I am delighted to inform you that Professor John McGrath has been awarded the very prestigious John Cade Fellowship in Mental Health Research in recognition of his ground-breaking research demonstrating that low exposure to vitamin D in early life is a causative factor in schizophrenia. The Fellowship is named after Dr John Cade AM (1912-1980), an Australian psychiatrist working after World War II, who discovered the effectiveness of lithium as a treatment for bipolar disorder. The $3.75 million awarded to Professor McGrath over five years will allow him to continue to build national leadership and capacity in this area and QBI is enormously excited that John and his colleagues have been honoured in this way. 

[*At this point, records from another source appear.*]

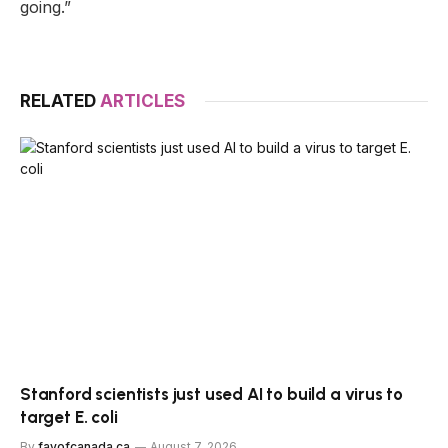
going.”
RELATED
ARTICLES
Stanford scientists just used AI to build a virus to
target E. coli
By
favofcanada.ca
August 7, 2026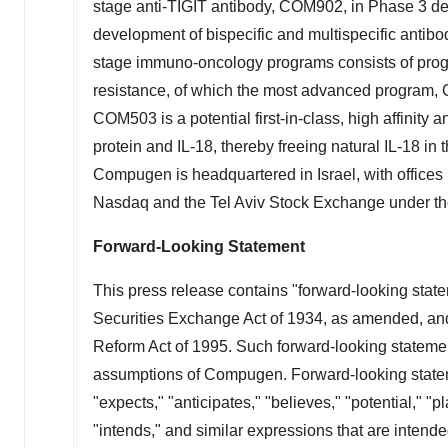
stage anti-TIGIT antibody, COM902, in Phase 3 d
development of bispecific and multispecific antibod
stage immuno-oncology programs consists of pro
resistance, of which the most advanced program, C
COM503 is a potential first-in-class, high affinity
protein and IL-18, thereby freeing natural IL-18 in
Compugen is headquartered in
Israel
, with offices
Nasdaq and the Tel Aviv Stock Exchange under t
Forward-Looking Statement
This press release contains "forward-looking state
Securities Exchange Act of 1934, as amended, and t
Reform Act of 1995. Such forward-looking statemen
assumptions of Compugen. Forward-looking stateme
"expects," "anticipates," "believes," "potential," "pl
"intends," and similar expressions that are intende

In addition, Associate Professor Naomi Wray’s work into discovering the genetic underpinnings of schizophrenia has been another highlight in this area with the publication of a recent paper in Nature Genetics showing, using a new method of genetic analysis, that a quarter of the risk of developing schizophrenia can be traced to genetic variations that are common in the general population and not due to changes in a single gene.

This edition coincides also with the tenth anniversary of our first philanthropic donation made by the Maclean family to support our research into motor neuron disease. This act of generosity led to the establishment of the Ross Maclean Senior Research Fellowship and the Maclean family has continued to support QBI ever since, pioneering a culture of giving at QBI, that has resulted in over $16 million in philanthropic donations during this time. Jeff Maclean continues to oversee our endeavours as Chairman of the QBI Development Board. I am extremely indebted and thankful to Jeff and his family for their wonderful support and friendship over the past 10 years. 

Philanthropy has become even more central to QBI’s success, because competitive grants are increasingly failing to fully fund the costs of the research and the shortfall must be found elsewhere. In essence, every dollar received from the granting bodies requires another dollar in matching funds. Nevertheless, thanks to the generous support of our donors our work continues to flourish, and this month I am delighted to announce two new fellowships funded by philanthropy: the Peter Hilton Research Fellowship in Ageing Dementia and the Queensland Freemasons Senior Research Fellowship in Learning and Memory, supported by UQ’s Endorsment Fund.

The marriage of dedicated researchers with our generous donors continues to power our discoveries and keep QBI at the forefront of brain research. 

I thank you for your ongoing support and look forward to sharing our latest research findings with you again soon.

Professor Perry Bartlett FAA

Directors Message Spring 2013 section

Profile Dr Victor Anggono

Profile Dr Victor Anggono

Image : Premier Campbell Newman congratulates Professor Perry Bartlett after unveiling the official plaque

Dr Victor Anggono completed his Bachelor of Science degree, majoring in pharmacology, at the University of New South Wales.  

He then began his PhD in 2003 with Professor Phil Robinson at the Children’s Medical Research Institute, University of Sydney. There he studied the role of phosphorylation of the protein dynamin I in synaptic vesicle endocytosis – an important mechanism, whereby a nerve cell recaptures and reuses membranes that have fused with the plasma membrane to release neurotransmitters, allowing cells to signal to one another. 

During his PhD, Dr Anggono discovered the protein syndapin was an essential partner to dynamin in regulating this process. His discoveries in this area resulted in a number of first-authored publications, including one in Nature Neuroscience

In 2007, supported by an International Human Frontiers Science Program Long-Term Fellowship and an NHMRC CJ Martin Fellowship, Dr Anggono undertook postdoctoral work at The Johns Hopkins University in Baltimore under the mentorship of Professor Richard Huganir to study the trafficking of neurotransmitter receptors and its implication in synaptic plasticity, learning and memory.

In 2011, Dr Anggono was awarded an Australian Society for Biochemistry and Molecular Biology Boomerang Award, which provides an expatriate biochemist or molecular biologist with the opportunity to return to Australia to present his or her work at a prestigious conference and give seminars at universities and research institutes around the country. It was Dr Anggono’s presentation at QBI as part of this award that resulted in his recruitment to the Institute. 

Dr Anggono officially joined QBI in March 2012 as a research fellow to begin establishing an independent research group in what is now the Clem Jones Centre for Ageing Dementia Research (CJCADR). He and his team are primarily interested in dissecting out the cellular signalling pathways that control the release of neurotransmitters from presynaptic neurons and the trafficking of neurotransmitter receptors on postsynaptic neurons. 

Such research is important not only to improve our understanding of the fundamental biological process of synaptic transmission that controls synaptic plasticity, learning and memory, but it may also provide novel insights into the development of better ways to overcome synaptic dysfunctions that are responsible for the cognitive decline in dementia.